His tenure may only be a short-run thing, however. Tokayev pledged that he would not stay at the helm of Nur-Otan for long – just long enough to ensure the party is modernised. Under the new Kazakhstan he is envisioning, the president should only act as an arbiter in political processes, not be an active participant, he said.
“After some time, perhaps by the end of this year, we will return to the question of the advisability of my further chairmanship in Nur Otan,” he said.
Political analyst Nikita Shatalov wrote in a commentary on his Telegram channel that even though Tokayev was remaining at the helm of Nur-Otan, the process of what he termed “depersonalisation” of the party was still proceeding.
“Depersonalisation should take place in the party by the end of the year. Without the figure of the head of state, this institution will have to rely on its own structure and operate in a way that it does not depend on the personality of the leader,” Shatalov wrote. “It is for this reason that officials from the executive branch were also removed from the political council. The party will not benefit from an administrative resource.”
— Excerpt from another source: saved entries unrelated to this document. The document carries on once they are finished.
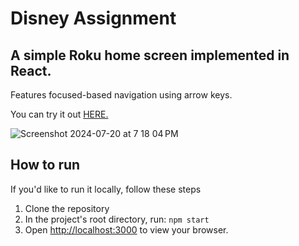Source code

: # Disney Assignment
## A simple Roku home screen implemented in React. 

Features focused-based navigation using arrow keys. 

You can try it out [HERE.](https://erikmartin29.github.io/disney-assignment)

![Screenshot 2024-07-20 at 7 18 04 PM](https://github.com/user-attachments/assets/ae7cde03-ce17-4aa9-a0bd-dae2a6e1e88f)

## How to run
If you'd like to run it locally, follow these steps 
1. Clone the repository
2. In the project's root directory, run: `npm start`
3. Open [http://localhost:3000](http://localhost:3000) to view your browser.
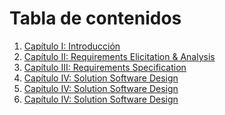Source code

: # Tabla de contenidos

<ol>
  <li>
    <a href="https://github.com/Techstudents-SW74/upc-pre-202402--si572-SW74-tecnogurus-report/blob/main/Capitulo_I_Introduccion.md">Capítulo I: Introducción</a>
  </li>
  <li>
    <a href="https://github.com/Techstudents-SW74/upc-pre-202402--si572-SW74-tecnogurus-report/blob/main/Capitulo_II_Requirements_Elicitation_%26_Analysis">Capítulo II: Requirements Elicitation & Analysis</a>
  </li>
  <li>
    <a href="https://github.com/Techstudents-SW74/upc-pre-202402--si572-SW74-tecnogurus-report/blob/main/Capitulo_III_Requirements_Specification">Capítulo III: Requirements Specification</a>
  </li>
  <li>
    <a href="https://github.com/Techstudents-SW74/upc-pre-202402--si572-SW74-tecnogurus-report/blob/main/Capitulo_IV_Solution_Software_Design">Capítulo IV: Solution Software Design</a>
  </li>
    <li>
    <a href="https://github.com/Techstudents-SW74/upc-pre-202402--si572-SW74-tecnogurus-report/blob/main/Capitulo_V_Solution_UI_UX_Design">Capítulo IV: Solution Software Design</a>
  </li>
    <li>
    <a href="https://github.com/Techstudents-SW74/upc-pre-202402--si572-SW74-tecnogurus-report/blob/main/Capitulo_VI_Product_Implementation_Validation_%26_Deployment">Capítulo IV: Solution Software Design</a>
  </li>
</ol>
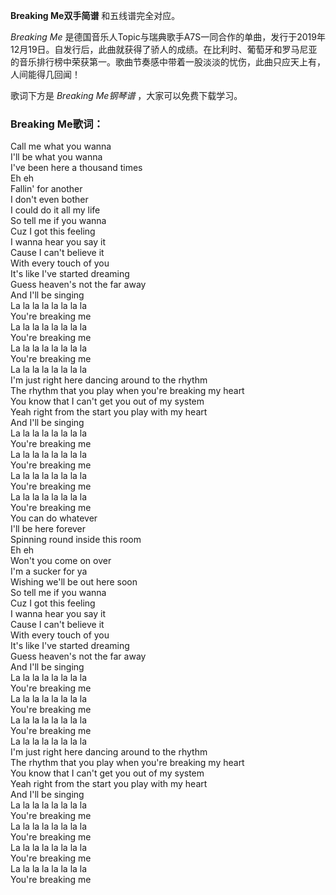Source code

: 

**Breaking Me双手简谱** 和五线谱完全对应。

_Breaking Me_
是德国音乐人Topic与瑞典歌手A7S一同合作的单曲，发行于2019年12月19日。自发行后，此曲就获得了骄人的成绩。在比利时、葡萄牙和罗马尼亚的音乐排行榜中荣获第一。歌曲节奏感中带着一股淡淡的忧伤，此曲只应天上有，人间能得几回闻！

歌词下方是 _Breaking Me钢琴谱_ ，大家可以免费下载学习。

### Breaking Me歌词：

Call me what you wanna  
I'll be what you wanna  
I've been here a thousand times  
Eh eh  
Fallin' for another  
I don't even bother  
I could do it all my life  
So tell me if you wanna  
Cuz I got this feeling  
I wanna hear you say it  
Cause I can't believe it  
With every touch of you  
It's like I've started dreaming  
Guess heaven's not the far away  
And I'll be singing  
La la la la la la la la  
You're breaking me  
La la la la la la la la  
You're breaking me  
La la la la la la la la  
You're breaking me  
La la la la la la la la  
I'm just right here dancing around to the rhythm  
The rhythm that you play when you're breaking my heart  
You know that I can't get you out of my system  
Yeah right from the start you play with my heart  
And I'll be singing  
La la la la la la la la  
You're breaking me  
La la la la la la la la  
You're breaking me  
La la la la la la la la  
You're breaking me  
La la la la la la la la  
You're breaking me  
You can do whatever  
I'll be here forever  
Spinning round inside this room  
Eh eh  
Won't you come on over  
I'm a sucker for ya  
Wishing we'll be out here soon  
So tell me if you wanna  
Cuz I got this feeling  
I wanna hear you say it  
Cause I can't believe it  
With every touch of you  
It's like I've started dreaming  
Guess heaven's not the far away  
And I'll be singing  
La la la la la la la la  
You're breaking me  
La la la la la la la la  
You're breaking me  
La la la la la la la la  
You're breaking me  
La la la la la la la la  
I'm just right here dancing around to the rhythm  
The rhythm that you play when you're breaking my heart  
You know that I can't get you out of my system  
Yeah right from the start you play with my heart  
And I'll be singing  
La la la la la la la la  
You're breaking me  
La la la la la la la la  
You're breaking me  
La la la la la la la la  
You're breaking me  
La la la la la la la la  
You're breaking me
Elsewhere during the congress, Tokayev evinced some frustration at how the populist appeals he made following the protests and unrest of this month are not gaining sufficient traction. Some oligarchs, he said, were not chipping in adequate amounts into the For the People of Kazakhstan fund that he sees as playing an important role in helping tackle the socioeconomic problems that brought demonstrators out in early January.
“Is this greed, nihilism, laziness or neglect?” he asked rhetorically, before ominously threatening more coercive action.
Veteran watchers of the Kazakh political scene may roll their eyes at talk of modernisation, though. This concept has already been in the air for some time. The primaries process instituted in 2020 and overseen by Nazarbayev was intended to give the party a more representative and youthful feel. Sceptics argue it was all just window dressing.
For opponents of the existing system, change will have to go beyond merely the ruling party. There has not yet been any open talk, for example, about when or even if new parliamentary elections might happen.
The 2021 legislative elections produced a three-party Majilis, as the lower house of parliament is known. Fully 76 seats in the 107-member chamber are held by Nur Otan. The other parties are state-engineered cutouts: The ostensibly business-oriented Ak Zhol party has 12 seats and the Socialist-lite People’s Party, which was designed to cater to communist nostalgia, has 10 members. Another nine members were in effect Nazarbayev appointees. The public has little knowledge what it is that MPs do and legislation is usually presented to them as a fait accompli.
Moreover, no robustly critical opposition parties are represented in parliament. None are even permitted legal registration.
Almaz Kumenov is an Almaty-based journalist.